Collected data:
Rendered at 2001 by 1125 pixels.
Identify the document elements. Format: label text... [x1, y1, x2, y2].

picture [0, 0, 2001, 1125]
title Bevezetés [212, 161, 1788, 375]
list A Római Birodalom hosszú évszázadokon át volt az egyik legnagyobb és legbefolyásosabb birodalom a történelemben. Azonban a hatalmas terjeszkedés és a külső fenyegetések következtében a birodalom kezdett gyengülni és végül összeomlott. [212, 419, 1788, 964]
* * *
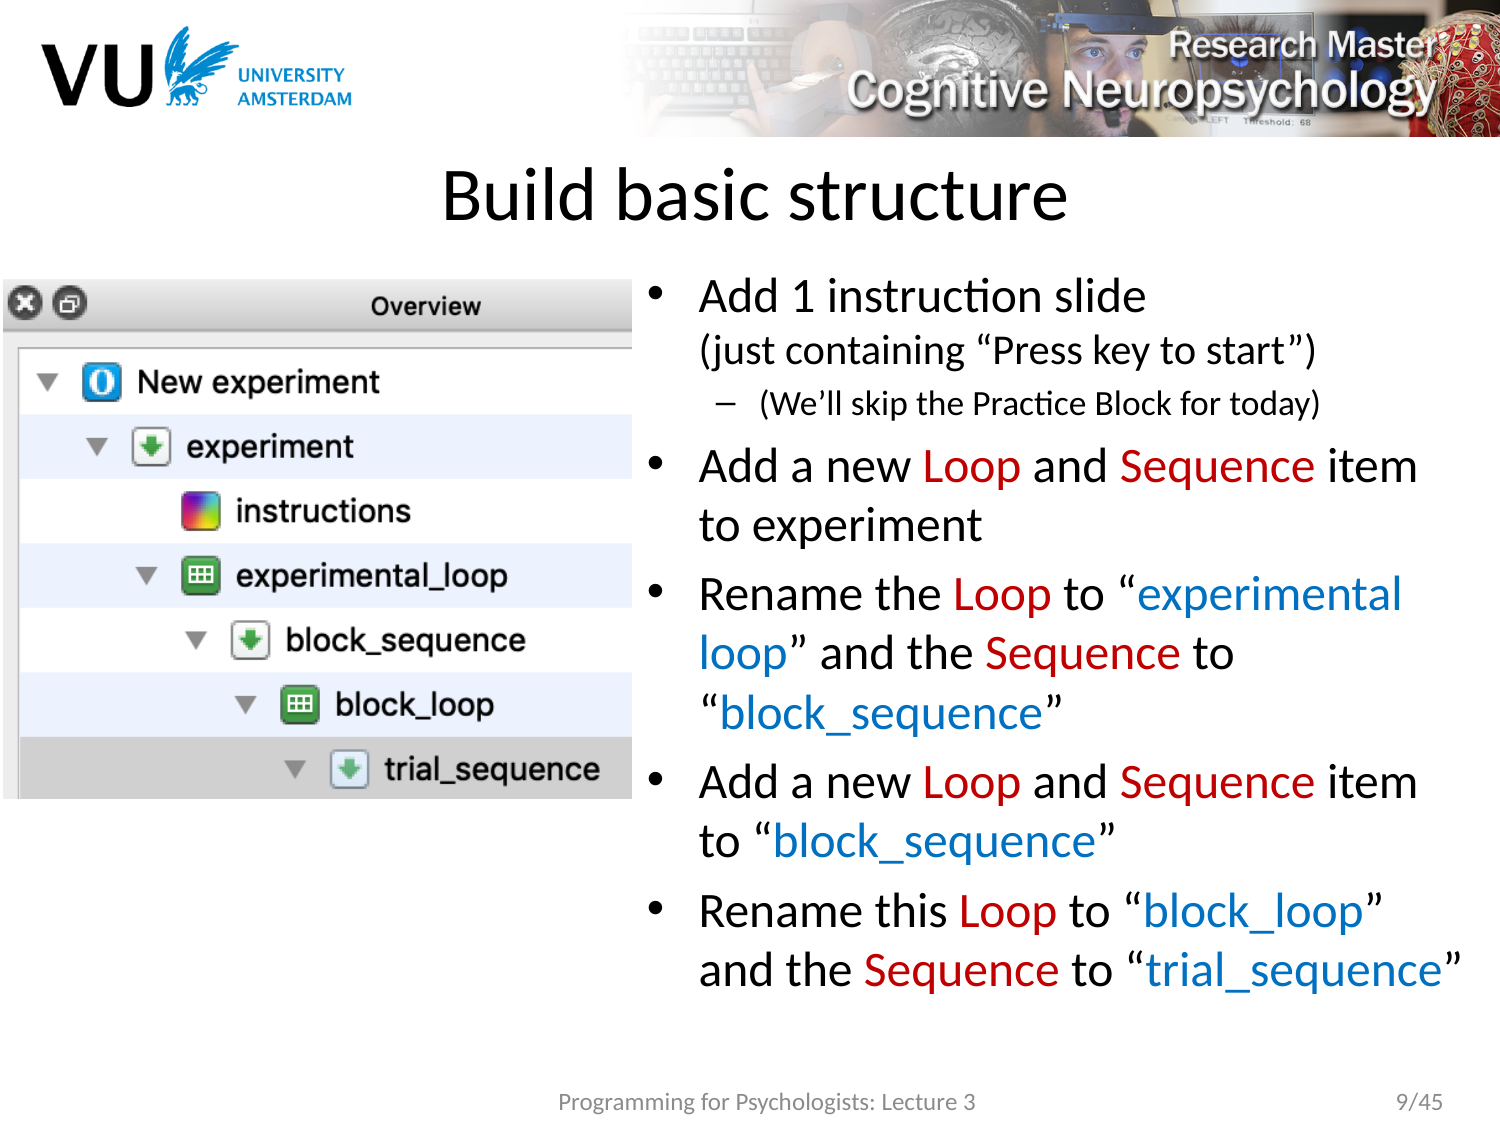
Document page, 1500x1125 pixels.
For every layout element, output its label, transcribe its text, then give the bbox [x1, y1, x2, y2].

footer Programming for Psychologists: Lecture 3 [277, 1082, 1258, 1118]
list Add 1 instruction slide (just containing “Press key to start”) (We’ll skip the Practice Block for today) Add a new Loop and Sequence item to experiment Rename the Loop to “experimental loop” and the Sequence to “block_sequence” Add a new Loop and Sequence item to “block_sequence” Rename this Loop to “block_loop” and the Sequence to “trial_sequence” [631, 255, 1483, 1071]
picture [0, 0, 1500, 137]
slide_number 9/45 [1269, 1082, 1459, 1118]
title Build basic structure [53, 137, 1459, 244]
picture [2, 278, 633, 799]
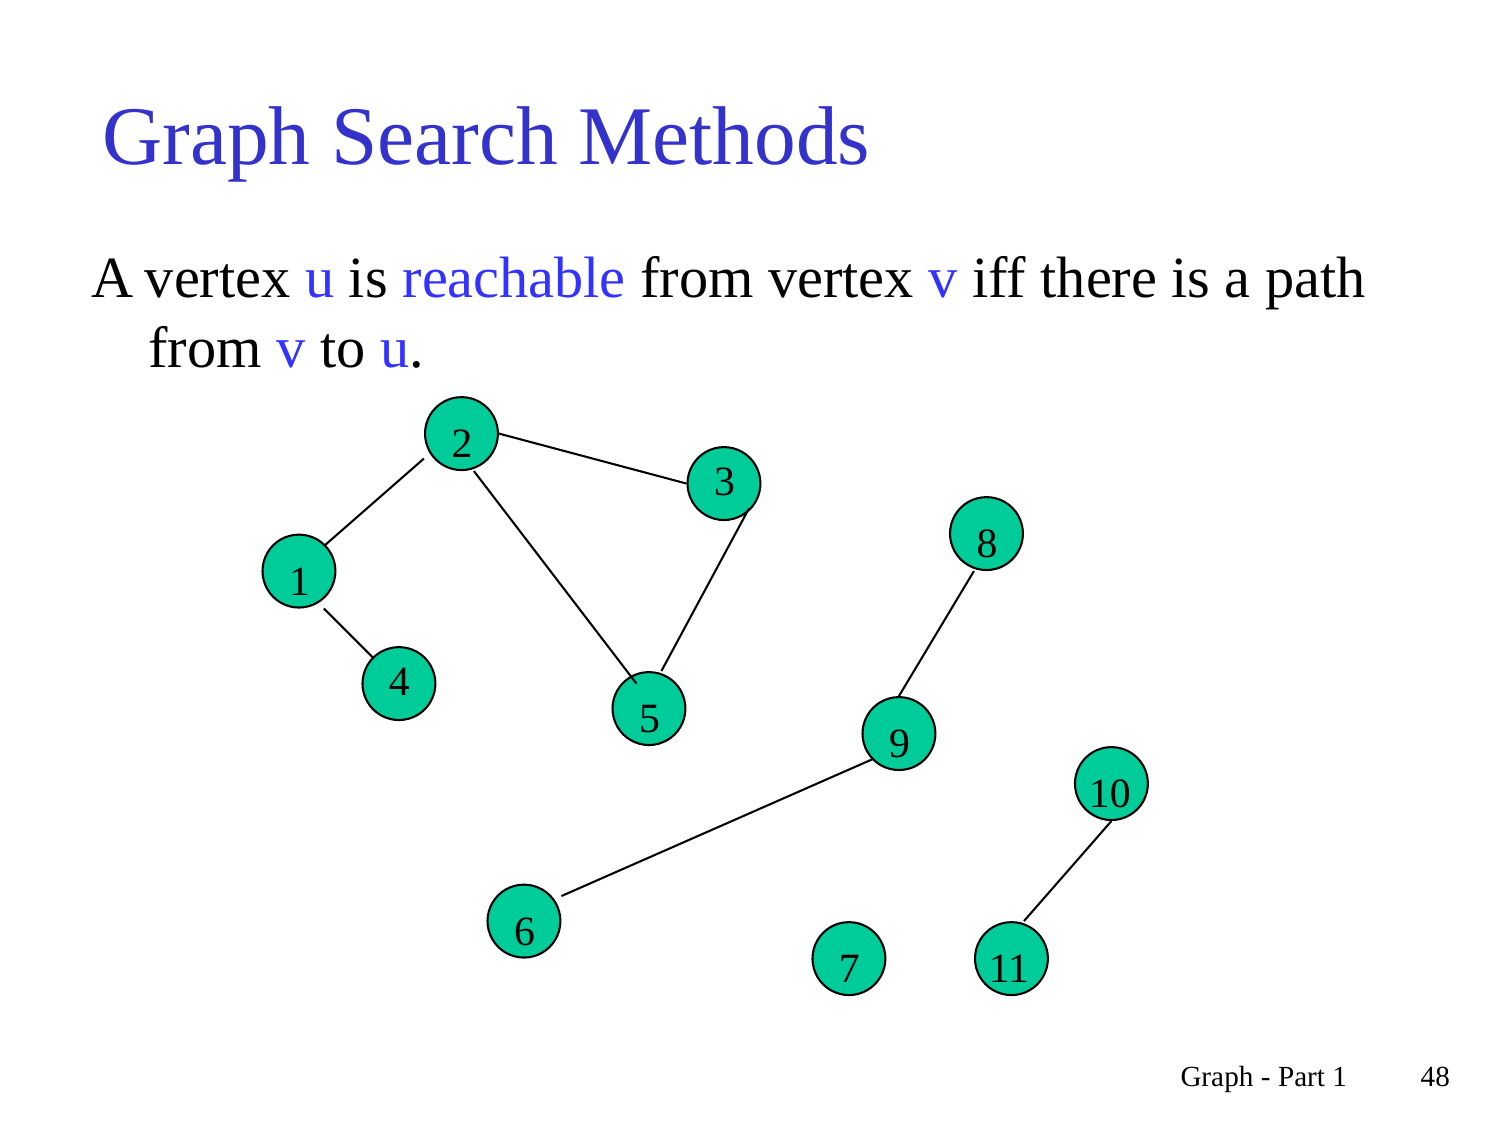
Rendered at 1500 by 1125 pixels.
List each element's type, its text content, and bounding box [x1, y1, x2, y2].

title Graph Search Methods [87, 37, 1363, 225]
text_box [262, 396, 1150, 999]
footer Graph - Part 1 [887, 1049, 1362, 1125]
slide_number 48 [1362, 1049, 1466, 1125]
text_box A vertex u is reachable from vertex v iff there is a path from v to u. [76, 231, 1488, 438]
---
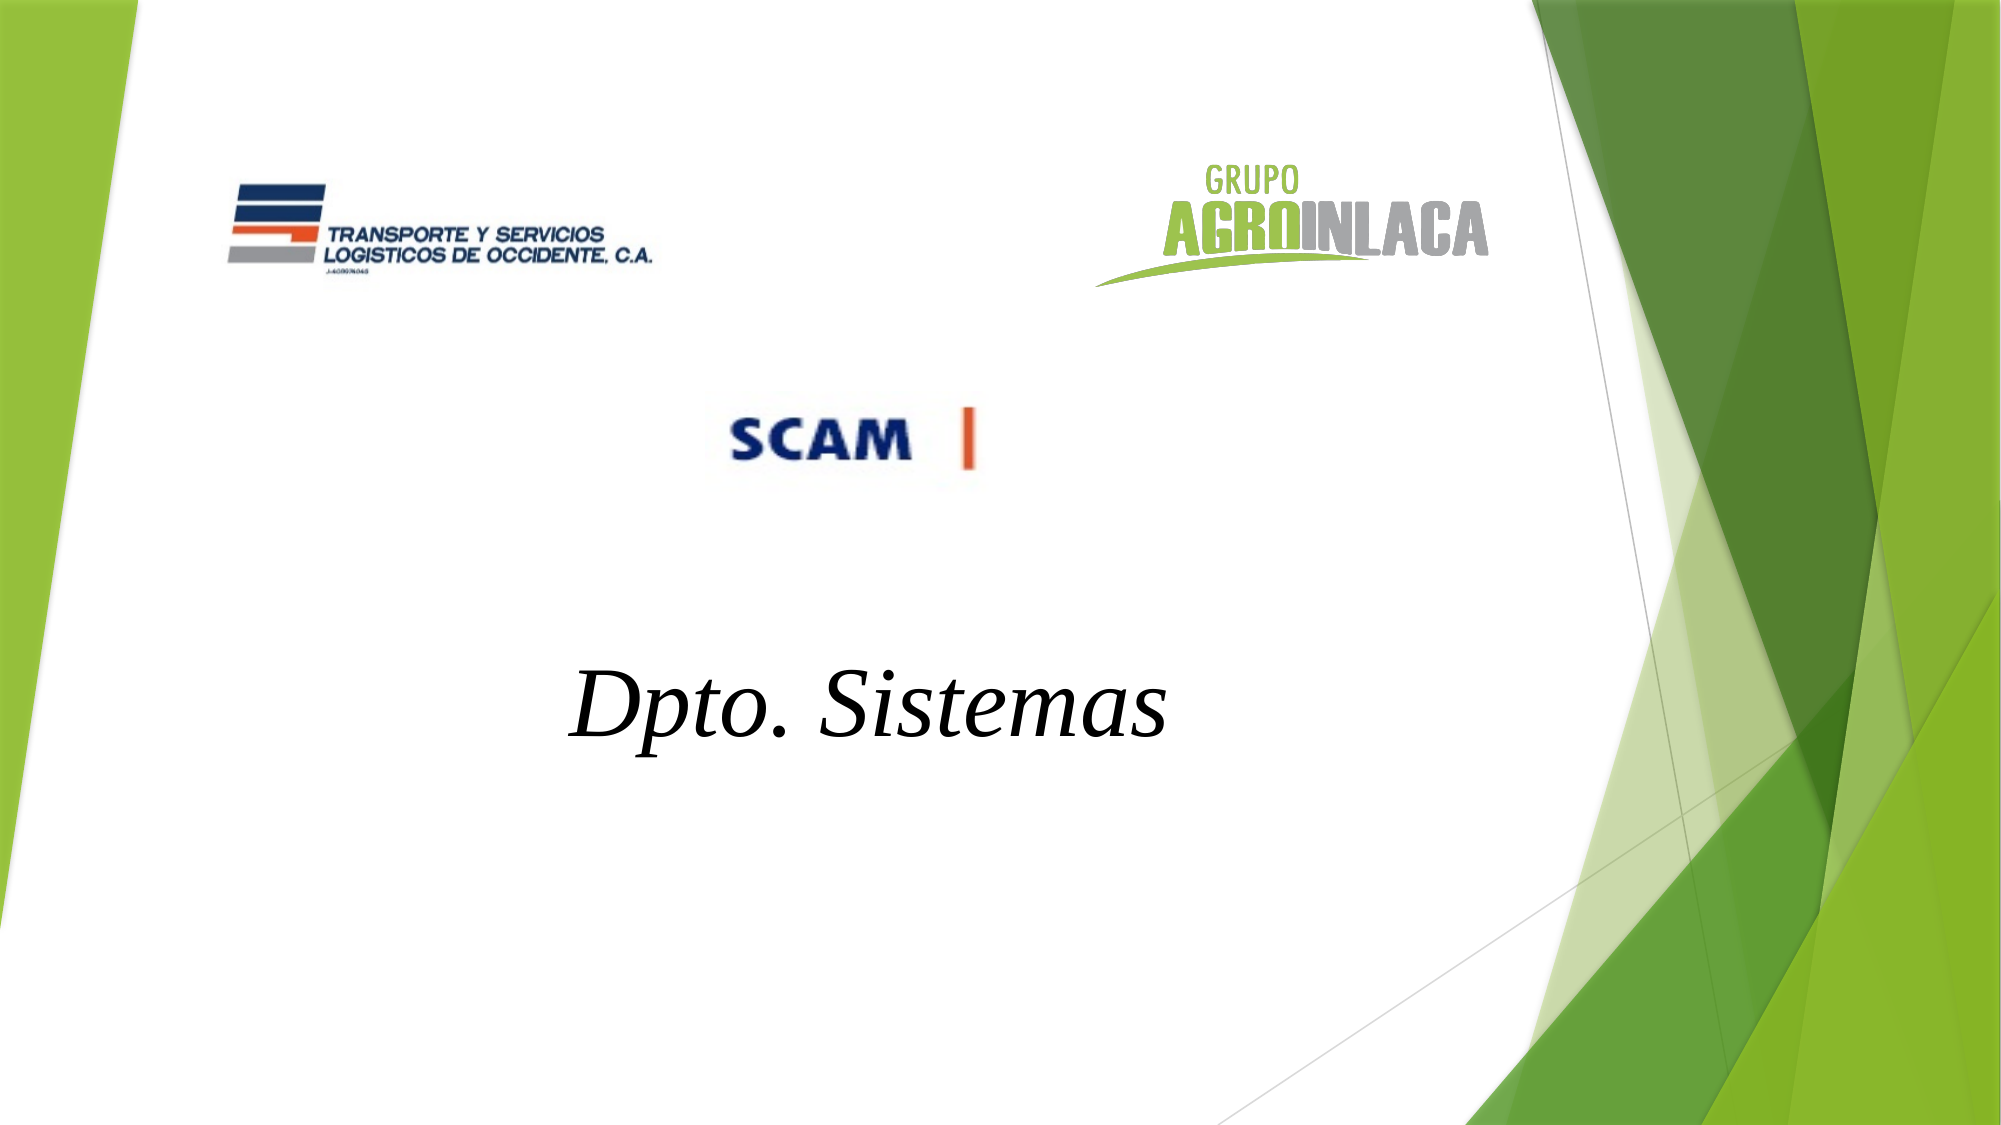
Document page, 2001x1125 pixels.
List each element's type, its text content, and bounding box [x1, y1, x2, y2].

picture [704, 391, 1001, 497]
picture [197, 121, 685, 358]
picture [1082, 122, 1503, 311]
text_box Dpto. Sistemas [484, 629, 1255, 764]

EXERCISE GOAL - Check the entries above for the word "pixels" and copy every line where it turns up.

RESPONSE BOX -
Rendered at 2001 by 1125 pixels.
Document page, 1500x1125 pixels.
Rendered at 1500 by 1125 pixels.
Document page, 2001x1125 pixels.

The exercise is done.